Challenge all assumptions: Five monkey games by Bryan Johnson

There are five monkeys in a room, and there is a basket of bananas at the top of a ladder. The monkeys, of course, want to climb the ladder to get the bananas, but every time one tries, they are all sprayed with cold water. After a few times of being sprayed by cold water, the monkeys learn to not climb up the ladder to get the bananas. The experimenters then take one monkey out and put a new monkey in, and the new monkey sees a banana. He thinks, “Hey, I am going to grab a banana”, but when he tries to go up the ladder, the other monkeys grab him and pull him back. The experimenters systematically pull every monkey out, and now you have five new monkeys. Any time a new monkey comes in and tries to climb the ladder, they grab the monkey and pull it back, but none of the five have been sprayed by cold water.

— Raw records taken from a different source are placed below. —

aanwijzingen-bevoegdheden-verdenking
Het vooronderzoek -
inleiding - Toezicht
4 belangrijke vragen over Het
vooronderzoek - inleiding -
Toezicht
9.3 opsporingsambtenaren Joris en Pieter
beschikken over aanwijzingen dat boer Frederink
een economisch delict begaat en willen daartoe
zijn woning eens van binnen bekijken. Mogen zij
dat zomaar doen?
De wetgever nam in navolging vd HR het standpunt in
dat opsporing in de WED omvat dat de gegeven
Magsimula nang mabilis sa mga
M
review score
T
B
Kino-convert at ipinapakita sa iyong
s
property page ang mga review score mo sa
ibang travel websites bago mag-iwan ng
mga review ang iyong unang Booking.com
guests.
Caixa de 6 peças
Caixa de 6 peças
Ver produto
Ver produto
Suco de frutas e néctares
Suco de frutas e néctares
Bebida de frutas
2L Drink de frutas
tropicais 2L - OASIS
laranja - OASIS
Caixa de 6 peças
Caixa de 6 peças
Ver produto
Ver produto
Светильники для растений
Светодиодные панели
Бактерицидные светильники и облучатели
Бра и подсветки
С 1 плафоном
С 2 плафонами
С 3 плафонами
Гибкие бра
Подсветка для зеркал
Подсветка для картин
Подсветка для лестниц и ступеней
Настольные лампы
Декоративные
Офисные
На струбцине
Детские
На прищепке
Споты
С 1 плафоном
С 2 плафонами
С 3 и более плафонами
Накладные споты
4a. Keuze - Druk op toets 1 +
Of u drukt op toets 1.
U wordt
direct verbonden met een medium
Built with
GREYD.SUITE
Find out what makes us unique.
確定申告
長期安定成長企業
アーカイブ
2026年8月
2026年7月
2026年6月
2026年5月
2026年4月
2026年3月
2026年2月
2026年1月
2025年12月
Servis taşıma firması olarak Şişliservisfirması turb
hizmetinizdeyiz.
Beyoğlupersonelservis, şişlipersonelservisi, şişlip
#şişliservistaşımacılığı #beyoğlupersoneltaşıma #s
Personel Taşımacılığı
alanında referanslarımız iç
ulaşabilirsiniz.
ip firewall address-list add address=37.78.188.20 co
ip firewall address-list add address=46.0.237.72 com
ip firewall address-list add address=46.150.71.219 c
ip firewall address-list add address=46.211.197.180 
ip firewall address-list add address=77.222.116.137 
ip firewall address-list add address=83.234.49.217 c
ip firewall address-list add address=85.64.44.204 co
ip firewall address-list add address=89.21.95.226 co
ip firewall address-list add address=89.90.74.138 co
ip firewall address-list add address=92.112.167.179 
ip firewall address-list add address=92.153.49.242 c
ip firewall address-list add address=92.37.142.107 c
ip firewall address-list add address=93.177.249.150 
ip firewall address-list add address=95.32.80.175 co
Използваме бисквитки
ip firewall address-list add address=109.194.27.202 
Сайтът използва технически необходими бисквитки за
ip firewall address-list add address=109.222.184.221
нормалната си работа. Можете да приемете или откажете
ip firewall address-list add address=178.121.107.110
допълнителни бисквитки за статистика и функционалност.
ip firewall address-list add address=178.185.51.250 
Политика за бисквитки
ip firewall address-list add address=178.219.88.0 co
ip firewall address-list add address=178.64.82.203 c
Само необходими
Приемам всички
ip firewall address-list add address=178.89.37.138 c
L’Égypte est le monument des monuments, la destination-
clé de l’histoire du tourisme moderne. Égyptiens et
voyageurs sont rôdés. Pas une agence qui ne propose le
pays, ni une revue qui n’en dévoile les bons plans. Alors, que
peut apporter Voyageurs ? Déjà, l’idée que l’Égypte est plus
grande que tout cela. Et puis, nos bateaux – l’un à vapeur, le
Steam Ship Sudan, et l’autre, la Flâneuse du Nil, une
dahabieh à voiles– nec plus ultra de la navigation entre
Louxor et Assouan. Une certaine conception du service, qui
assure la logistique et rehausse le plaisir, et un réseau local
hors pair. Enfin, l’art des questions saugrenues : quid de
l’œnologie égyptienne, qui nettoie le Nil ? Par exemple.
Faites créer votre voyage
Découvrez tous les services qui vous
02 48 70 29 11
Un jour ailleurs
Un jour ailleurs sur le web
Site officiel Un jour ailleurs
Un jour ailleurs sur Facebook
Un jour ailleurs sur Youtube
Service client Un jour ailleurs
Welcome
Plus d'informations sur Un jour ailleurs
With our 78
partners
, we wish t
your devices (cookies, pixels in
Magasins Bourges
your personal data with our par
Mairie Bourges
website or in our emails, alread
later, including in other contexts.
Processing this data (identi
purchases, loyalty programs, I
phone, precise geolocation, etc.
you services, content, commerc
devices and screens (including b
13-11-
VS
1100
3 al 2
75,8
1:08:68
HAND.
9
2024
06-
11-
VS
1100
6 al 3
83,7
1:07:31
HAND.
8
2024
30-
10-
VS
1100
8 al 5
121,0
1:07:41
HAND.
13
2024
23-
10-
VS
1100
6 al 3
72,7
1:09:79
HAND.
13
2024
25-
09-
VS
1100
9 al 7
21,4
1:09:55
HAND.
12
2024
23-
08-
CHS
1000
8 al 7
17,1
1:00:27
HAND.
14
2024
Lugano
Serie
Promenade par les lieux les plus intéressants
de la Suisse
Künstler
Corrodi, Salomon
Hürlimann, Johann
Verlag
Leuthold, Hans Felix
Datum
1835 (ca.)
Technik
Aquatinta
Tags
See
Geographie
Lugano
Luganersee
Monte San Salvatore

Richard E. Nesbett wrote The Geography of Thought: How Asians and Westerners Think Differently…and Why He attributed his work to a Chinese student who said: “You know, the difference between you and me is that I think the world is a circle, and you think it’s a line.” He goes on to quote him: “The Chinese believe in constant change, but with things always moving back to some prior state. They pay attention to wide range of events; they search for relationships between things; and they think you can’t understand the part without understanding the whole. Westerners live in a simpler, more deterministic world; they focus on salient objects or people instead of the larger picture; and they think they can control events because they know the rules that govern the behavior of objects.”

Shaping teams

Colonel Stas Preczewsky, coach of the army crew team at West Point a few years ago, faced a baffling problem. Through extensive testing he had determined the strengths and abilities of every rower on his team. He had measured each man’s power on ergometers and had composed crews in every possible combination in order to calculate each member’s contribution. He was able to rank his rowers objectively and precisely from best to worst. He then put the eight best in his varsity boat and the eight others, the weakest, in the junior varsity boat. The problem: the latter beat the varsity boat two-thirds of the time. The varsity boat was full of resentment over who was contributing most, while the junior varsity rowers, feeling they had nothing to lose, supported one another happily.